Shah Abbasi Caravanserai located in Bisotun, Kermanshah Province, is to become a 4-star hotel, Cultural Heritage News Agency reported, quoting Khosro Mansubi head of Hotels Association.
Since the site is 30 km from Kermanshah City, a lodging facility for visitors has long been missing in the area.
The Safavid caravanserai has been restored by 90% so far. It is near the bas-relief and cuneiform inscription ordered by Darius the Great, when he rose to the throne of the Persian Empire in 521 BC.
Caravanserais were inns where traders and travelers stayed overnight while they conducted their trade during the day.

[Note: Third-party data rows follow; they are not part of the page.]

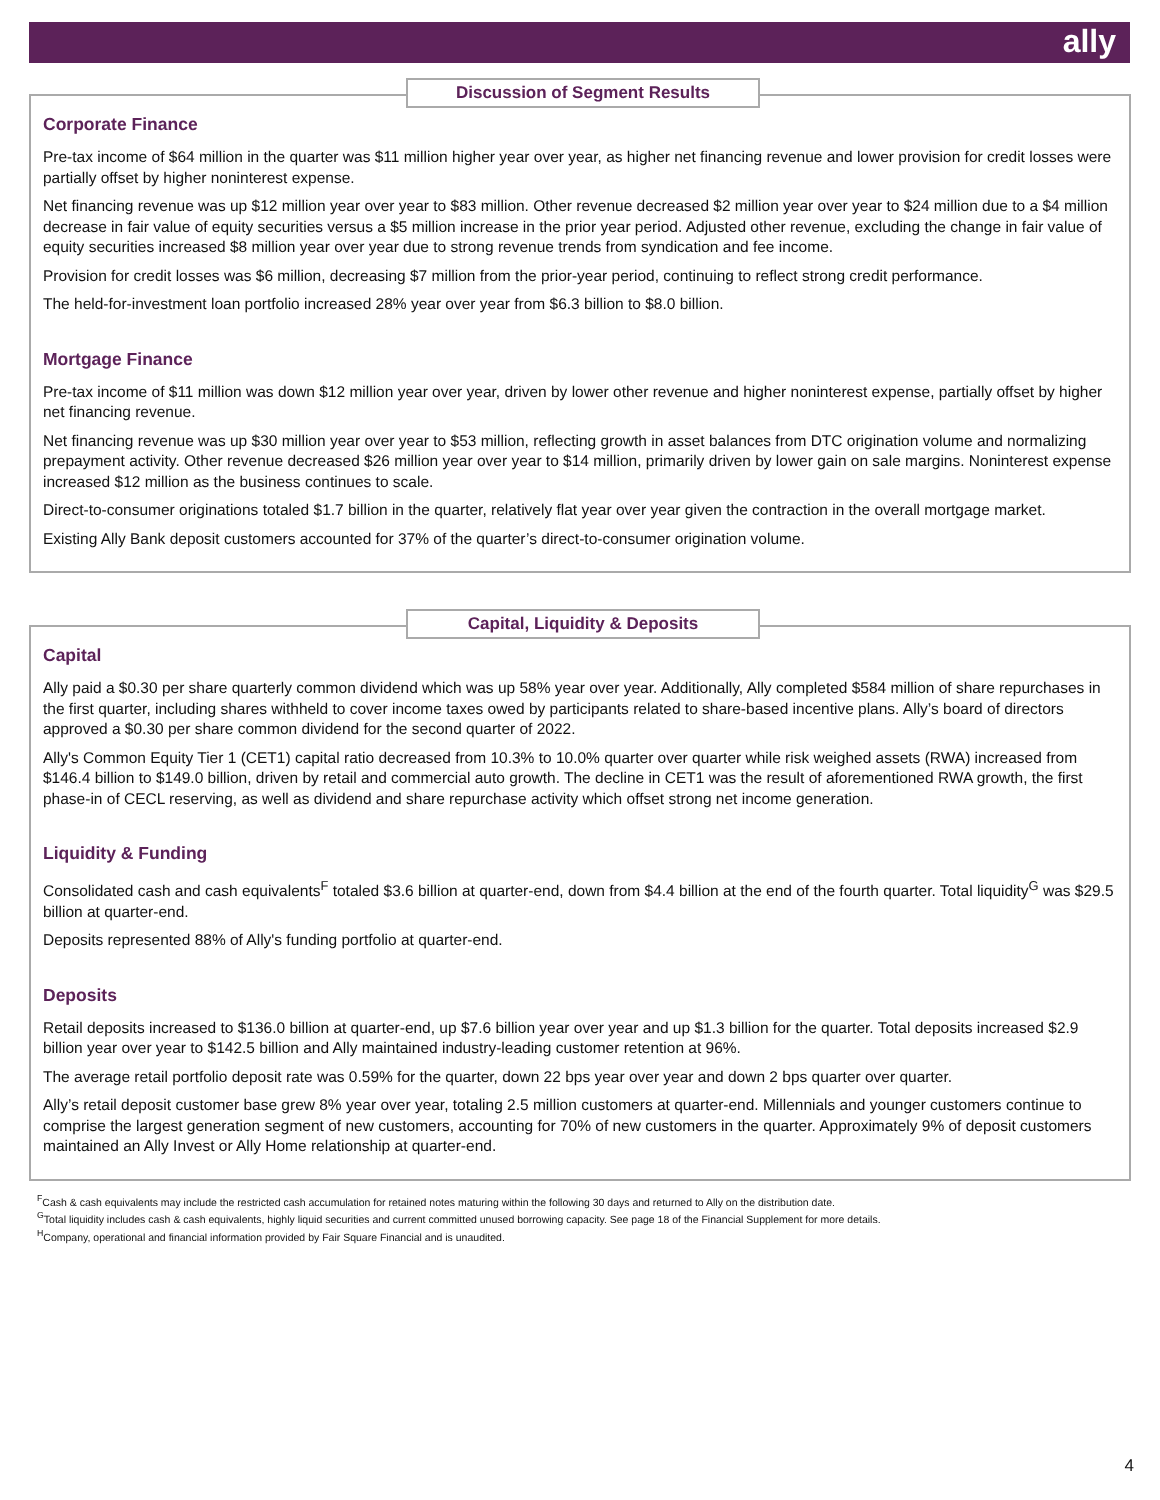ally
Discussion of Segment Results
Corporate Finance
Pre-tax income of $64 million in the quarter was $11 million higher year over year, as higher net financing revenue and lower provision for credit losses were partially offset by higher noninterest expense.
Net financing revenue was up $12 million year over year to $83 million. Other revenue decreased $2 million year over year to $24 million due to a $4 million decrease in fair value of equity securities versus a $5 million increase in the prior year period. Adjusted other revenue, excluding the change in fair value of equity securities increased $8 million year over year due to strong revenue trends from syndication and fee income.
Provision for credit losses was $6 million, decreasing $7 million from the prior-year period, continuing to reflect strong credit performance.
The held-for-investment loan portfolio increased 28% year over year from $6.3 billion to $8.0 billion.
Mortgage Finance
Pre-tax income of $11 million was down $12 million year over year, driven by lower other revenue and higher noninterest expense, partially offset by higher net financing revenue.
Net financing revenue was up $30 million year over year to $53 million, reflecting growth in asset balances from DTC origination volume and normalizing prepayment activity. Other revenue decreased $26 million year over year to $14 million, primarily driven by lower gain on sale margins. Noninterest expense increased $12 million as the business continues to scale.
Direct-to-consumer originations totaled $1.7 billion in the quarter, relatively flat year over year given the contraction in the overall mortgage market.
Existing Ally Bank deposit customers accounted for 37% of the quarter’s direct-to-consumer origination volume.
Capital, Liquidity & Deposits
Capital
Ally paid a $0.30 per share quarterly common dividend which was up 58% year over year. Additionally, Ally completed $584 million of share repurchases in the first quarter, including shares withheld to cover income taxes owed by participants related to share-based incentive plans. Ally’s board of directors approved a $0.30 per share common dividend for the second quarter of 2022.
Ally's Common Equity Tier 1 (CET1) capital ratio decreased from 10.3% to 10.0% quarter over quarter while risk weighed assets (RWA) increased from $146.4 billion to $149.0 billion, driven by retail and commercial auto growth. The decline in CET1 was the result of aforementioned RWA growth, the first phase-in of CECL reserving, as well as dividend and share repurchase activity which offset strong net income generation.
Liquidity & Funding
Consolidated cash and cash equivalents<sup>F</sup> totaled $3.6 billion at quarter-end, down from $4.4 billion at the end of the fourth quarter. Total liquidity<sup>G</sup> was $29.5 billion at quarter-end.
Deposits represented 88% of Ally's funding portfolio at quarter-end.
Deposits
Retail deposits increased to $136.0 billion at quarter-end, up $7.6 billion year over year and up $1.3 billion for the quarter. Total deposits increased $2.9 billion year over year to $142.5 billion and Ally maintained industry-leading customer retention at 96%.
The average retail portfolio deposit rate was 0.59% for the quarter, down 22 bps year over year and down 2 bps quarter over quarter.
Ally’s retail deposit customer base grew 8% year over year, totaling 2.5 million customers at quarter-end. Millennials and younger customers continue to comprise the largest generation segment of new customers, accounting for 70% of new customers in the quarter. Approximately 9% of deposit customers maintained an Ally Invest or Ally Home relationship at quarter-end.
<sup>F</sup>Cash & cash equivalents may include the restricted cash accumulation for retained notes maturing within the following 30 days and returned to Ally on the distribution date.
<sup>G</sup>Total liquidity includes cash & cash equivalents, highly liquid securities and current committed unused borrowing capacity. See page 18 of the Financial Supplement for more details.
<sup>H</sup>Company, operational and financial information provided by Fair Square Financial and is unaudited.
4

The building was commissioned by Safavid Shah Abbas I, and restored during Naseredin Shah Qajar’s reign by architect Haji Jafarkhan Isfahani.
The caravanserais were usually built about about 30 to 50 km apart. They provided board and lodging, as well as courtyards for animals and storage areas for goods.

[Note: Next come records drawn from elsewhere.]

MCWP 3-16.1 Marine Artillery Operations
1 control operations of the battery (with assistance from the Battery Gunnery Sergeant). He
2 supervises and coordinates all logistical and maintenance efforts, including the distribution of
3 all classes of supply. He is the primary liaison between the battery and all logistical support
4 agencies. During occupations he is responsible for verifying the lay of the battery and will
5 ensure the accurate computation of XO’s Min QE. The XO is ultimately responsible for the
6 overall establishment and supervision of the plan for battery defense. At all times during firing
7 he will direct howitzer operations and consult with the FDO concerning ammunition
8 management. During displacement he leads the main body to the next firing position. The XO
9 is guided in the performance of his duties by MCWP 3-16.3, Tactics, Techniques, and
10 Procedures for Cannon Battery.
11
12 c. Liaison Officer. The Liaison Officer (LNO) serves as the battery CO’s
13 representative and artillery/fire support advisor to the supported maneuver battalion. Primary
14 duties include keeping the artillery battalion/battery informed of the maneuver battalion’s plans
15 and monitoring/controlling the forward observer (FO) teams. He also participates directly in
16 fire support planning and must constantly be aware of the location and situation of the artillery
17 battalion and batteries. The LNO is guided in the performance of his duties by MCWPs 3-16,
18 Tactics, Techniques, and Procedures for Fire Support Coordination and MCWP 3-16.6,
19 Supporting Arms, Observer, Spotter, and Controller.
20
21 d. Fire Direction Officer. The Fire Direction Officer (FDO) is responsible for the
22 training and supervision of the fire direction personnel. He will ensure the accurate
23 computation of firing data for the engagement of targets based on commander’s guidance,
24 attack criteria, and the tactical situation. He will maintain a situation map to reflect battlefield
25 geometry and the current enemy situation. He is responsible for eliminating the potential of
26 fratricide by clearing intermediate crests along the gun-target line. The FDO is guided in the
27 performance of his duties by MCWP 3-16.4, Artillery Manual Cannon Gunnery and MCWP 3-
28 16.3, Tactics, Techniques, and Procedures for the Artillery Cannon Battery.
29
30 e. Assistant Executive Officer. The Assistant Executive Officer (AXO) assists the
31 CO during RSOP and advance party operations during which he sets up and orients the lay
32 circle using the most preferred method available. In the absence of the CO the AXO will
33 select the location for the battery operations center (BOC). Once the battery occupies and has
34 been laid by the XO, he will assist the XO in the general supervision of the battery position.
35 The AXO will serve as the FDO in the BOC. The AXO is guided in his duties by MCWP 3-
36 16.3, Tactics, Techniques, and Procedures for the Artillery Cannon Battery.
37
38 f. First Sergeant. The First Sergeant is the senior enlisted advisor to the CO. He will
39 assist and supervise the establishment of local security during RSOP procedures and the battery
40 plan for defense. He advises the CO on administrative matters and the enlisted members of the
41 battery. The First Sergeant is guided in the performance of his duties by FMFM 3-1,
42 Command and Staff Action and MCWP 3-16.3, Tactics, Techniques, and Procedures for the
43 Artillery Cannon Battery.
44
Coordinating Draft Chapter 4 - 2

The upper floor of Shah Abbasi Caravanserai has been missing because it was made from wood. The arch shaped cubicles provided storage space, above which were the rooms where the travelers stayed. The animals rested in the courtyard.
The caravanserai is 84 meters long and 74.5 meters wide, with 4 towers. The western towers are round; the eastern are octagonal. The entrance gate faces south.
Xenophon ascribes the institution of wayside stations or rest-stations to King Cyrus the Great, who, having found out the distance a horse could cover in a day, marked the roads into corresponding junctions depending on the terrain, and built stations consisting of stables and rooms.